--- Extracted entries Enclosed Below ---

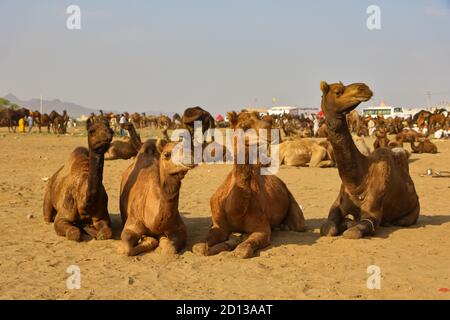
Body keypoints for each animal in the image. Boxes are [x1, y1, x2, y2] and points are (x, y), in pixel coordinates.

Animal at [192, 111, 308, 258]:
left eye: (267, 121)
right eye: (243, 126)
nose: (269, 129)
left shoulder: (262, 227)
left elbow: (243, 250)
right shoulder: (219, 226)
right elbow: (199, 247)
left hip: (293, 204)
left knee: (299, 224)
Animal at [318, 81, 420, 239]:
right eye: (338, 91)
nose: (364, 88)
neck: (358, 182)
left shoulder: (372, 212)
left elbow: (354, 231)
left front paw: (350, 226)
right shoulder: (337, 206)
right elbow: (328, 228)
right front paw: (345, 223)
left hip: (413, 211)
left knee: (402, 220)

--- End of Enclosed Extracted entries ---
--- Extracted entries Enclosed Below ---

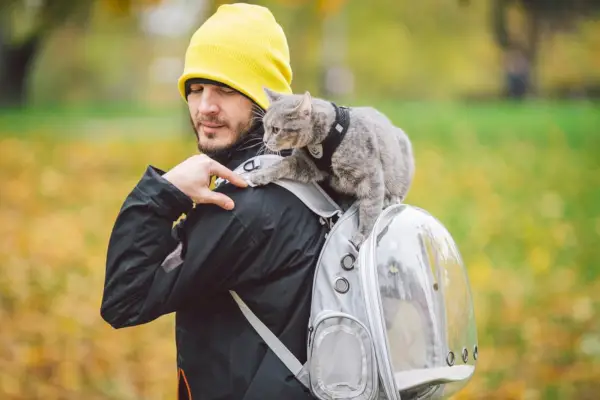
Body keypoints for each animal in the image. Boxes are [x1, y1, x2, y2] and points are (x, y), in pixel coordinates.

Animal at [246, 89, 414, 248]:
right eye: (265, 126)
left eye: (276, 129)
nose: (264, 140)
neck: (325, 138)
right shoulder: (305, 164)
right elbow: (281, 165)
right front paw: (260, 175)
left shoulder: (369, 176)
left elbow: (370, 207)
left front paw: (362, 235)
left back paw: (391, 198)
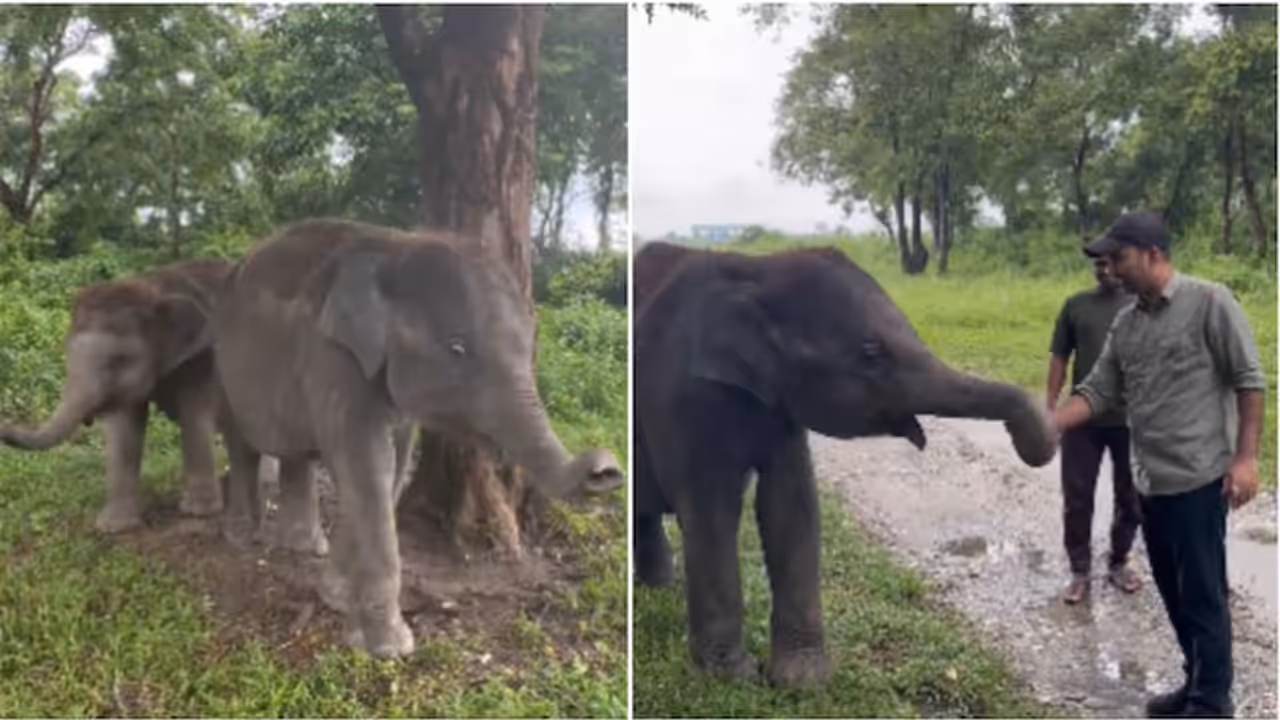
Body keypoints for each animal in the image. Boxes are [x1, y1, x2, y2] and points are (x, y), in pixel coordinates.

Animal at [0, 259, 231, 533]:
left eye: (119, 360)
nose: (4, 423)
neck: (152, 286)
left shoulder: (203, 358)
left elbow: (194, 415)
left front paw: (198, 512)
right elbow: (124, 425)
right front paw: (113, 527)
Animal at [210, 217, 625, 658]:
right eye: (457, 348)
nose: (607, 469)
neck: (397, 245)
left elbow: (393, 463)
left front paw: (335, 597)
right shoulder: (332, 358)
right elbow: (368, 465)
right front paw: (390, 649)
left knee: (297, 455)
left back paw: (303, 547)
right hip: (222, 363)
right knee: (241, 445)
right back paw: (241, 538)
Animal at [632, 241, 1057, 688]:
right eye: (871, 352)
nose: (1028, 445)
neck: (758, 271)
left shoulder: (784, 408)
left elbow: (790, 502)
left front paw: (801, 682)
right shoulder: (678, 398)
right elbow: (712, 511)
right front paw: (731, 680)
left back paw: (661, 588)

--- End of Enclosed Extracted entries ---
--- Extracted entries Enclosed Below ---

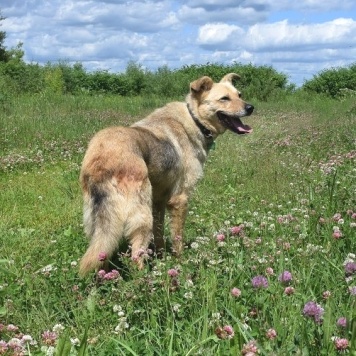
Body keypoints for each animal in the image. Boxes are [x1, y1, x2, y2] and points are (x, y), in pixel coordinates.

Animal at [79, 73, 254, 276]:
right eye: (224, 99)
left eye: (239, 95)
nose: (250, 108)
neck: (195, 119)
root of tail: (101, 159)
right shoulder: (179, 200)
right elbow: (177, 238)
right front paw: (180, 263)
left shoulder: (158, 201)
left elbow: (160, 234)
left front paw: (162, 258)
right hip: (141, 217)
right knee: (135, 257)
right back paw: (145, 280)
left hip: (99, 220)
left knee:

--- End of Enclosed Extracted entries ---

Work to complete: Restate word for word the lines in the material above from the one with "right shoulder: (332, 358)" to the one with "right eye: (871, 352)"; both of those lines count, and nothing else does.

Solution to the exercise:
right shoulder: (332, 358)
right elbow: (368, 465)
right front paw: (390, 649)
left knee: (297, 455)
left back paw: (303, 547)
right hip: (222, 363)
right knee: (241, 445)
right back paw: (241, 538)
Animal at [632, 241, 1057, 688]:
right eye: (871, 352)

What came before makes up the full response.